- _THE DATA_:
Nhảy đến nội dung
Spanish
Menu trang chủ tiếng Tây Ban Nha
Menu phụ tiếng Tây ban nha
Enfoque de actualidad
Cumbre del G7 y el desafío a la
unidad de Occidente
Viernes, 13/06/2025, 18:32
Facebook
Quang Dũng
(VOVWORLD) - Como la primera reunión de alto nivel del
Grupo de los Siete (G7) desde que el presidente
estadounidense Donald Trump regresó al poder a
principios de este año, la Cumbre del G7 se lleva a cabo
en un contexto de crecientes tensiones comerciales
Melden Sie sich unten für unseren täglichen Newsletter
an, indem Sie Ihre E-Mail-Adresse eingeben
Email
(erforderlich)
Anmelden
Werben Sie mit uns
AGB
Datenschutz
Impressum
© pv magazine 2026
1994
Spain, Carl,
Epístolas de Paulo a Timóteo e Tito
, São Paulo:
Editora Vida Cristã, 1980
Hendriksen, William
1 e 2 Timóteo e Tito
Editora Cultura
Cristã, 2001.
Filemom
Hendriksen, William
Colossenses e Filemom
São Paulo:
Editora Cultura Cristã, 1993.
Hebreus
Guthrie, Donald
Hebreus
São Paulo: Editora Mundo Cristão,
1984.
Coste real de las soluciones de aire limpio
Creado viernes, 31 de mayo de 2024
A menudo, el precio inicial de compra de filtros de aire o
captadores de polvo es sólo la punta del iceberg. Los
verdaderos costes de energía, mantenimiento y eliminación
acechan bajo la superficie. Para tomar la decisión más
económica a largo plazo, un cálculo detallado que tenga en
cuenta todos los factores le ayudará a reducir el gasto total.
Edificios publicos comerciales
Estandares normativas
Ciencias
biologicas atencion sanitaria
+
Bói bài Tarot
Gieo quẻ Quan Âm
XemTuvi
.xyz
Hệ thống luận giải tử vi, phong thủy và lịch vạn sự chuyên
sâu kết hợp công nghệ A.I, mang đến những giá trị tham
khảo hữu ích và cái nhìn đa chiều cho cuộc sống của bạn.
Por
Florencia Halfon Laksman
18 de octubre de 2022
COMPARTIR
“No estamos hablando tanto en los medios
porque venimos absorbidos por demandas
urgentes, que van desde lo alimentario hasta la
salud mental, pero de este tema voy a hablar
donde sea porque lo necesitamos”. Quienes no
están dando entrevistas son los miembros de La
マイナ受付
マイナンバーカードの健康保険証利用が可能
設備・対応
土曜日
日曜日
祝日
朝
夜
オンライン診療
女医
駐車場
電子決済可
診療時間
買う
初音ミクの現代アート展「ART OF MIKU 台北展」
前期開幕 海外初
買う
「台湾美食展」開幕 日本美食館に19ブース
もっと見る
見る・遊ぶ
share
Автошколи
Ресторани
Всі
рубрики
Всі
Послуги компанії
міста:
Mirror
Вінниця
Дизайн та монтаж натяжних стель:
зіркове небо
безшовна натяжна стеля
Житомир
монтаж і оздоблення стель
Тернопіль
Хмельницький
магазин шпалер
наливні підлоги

- _YOUR INSTRUCTIONS_: Please repeat the entries above exactly as they read.

- _ANSWER SECTION_:
Nhảy đến nội dung
Spanish
Menu trang chủ tiếng Tây Ban Nha
Menu phụ tiếng Tây ban nha
Enfoque de actualidad
Cumbre del G7 y el desafío a la
unidad de Occidente
Viernes, 13/06/2025, 18:32
Facebook
Quang Dũng
(VOVWORLD) - Como la primera reunión de alto nivel del
Grupo de los Siete (G7) desde que el presidente
estadounidense Donald Trump regresó al poder a
principios de este año, la Cumbre del G7 se lleva a cabo
en un contexto de crecientes tensiones comerciales
Melden Sie sich unten für unseren täglichen Newsletter
an, indem Sie Ihre E-Mail-Adresse eingeben
Email
(erforderlich)
Anmelden
Werben Sie mit uns
AGB
Datenschutz
Impressum
© pv magazine 2026
1994
Spain, Carl,
Epístolas de Paulo a Timóteo e Tito
, São Paulo:
Editora Vida Cristã, 1980
Hendriksen, William
1 e 2 Timóteo e Tito
Editora Cultura
Cristã, 2001.
Filemom
Hendriksen, William
Colossenses e Filemom
São Paulo:
Editora Cultura Cristã, 1993.
Hebreus
Guthrie, Donald
Hebreus
São Paulo: Editora Mundo Cristão,
1984.
Coste real de las soluciones de aire limpio
Creado viernes, 31 de mayo de 2024
A menudo, el precio inicial de compra de filtros de aire o
captadores de polvo es sólo la punta del iceberg. Los
verdaderos costes de energía, mantenimiento y eliminación
acechan bajo la superficie. Para tomar la decisión más
económica a largo plazo, un cálculo detallado que tenga en
cuenta todos los factores le ayudará a reducir el gasto total.
Edificios publicos comerciales
Estandares normativas
Ciencias
biologicas atencion sanitaria
+
Bói bài Tarot
Gieo quẻ Quan Âm
XemTuvi
.xyz
Hệ thống luận giải tử vi, phong thủy và lịch vạn sự chuyên
sâu kết hợp công nghệ A.I, mang đến những giá trị tham
khảo hữu ích và cái nhìn đa chiều cho cuộc sống của bạn.
Por
Florencia Halfon Laksman
18 de octubre de 2022
COMPARTIR
“No estamos hablando tanto en los medios
porque venimos absorbidos por demandas
urgentes, que van desde lo alimentario hasta la
salud mental, pero de este tema voy a hablar
donde sea porque lo necesitamos”. Quienes no
están dando entrevistas son los miembros de La
マイナ受付
マイナンバーカードの健康保険証利用が可能
設備・対応
土曜日
日曜日
祝日
朝
夜
オンライン診療
女医
駐車場
電子決済可
診療時間
買う
初音ミクの現代アート展「ART OF MIKU 台北展」
前期開幕 海外初
買う
「台湾美食展」開幕 日本美食館に19ブース
もっと見る
見る・遊ぶ
share
Автошколи
Ресторани
Всі
рубрики
Всі
Послуги компанії
міста:
Mirror
Вінниця
Дизайн та монтаж натяжних стель:
зіркове небо
безшовна натяжна стеля
Житомир
монтаж і оздоблення стель
Тернопіль
Хмельницький
магазин шпалер
наливні підлоги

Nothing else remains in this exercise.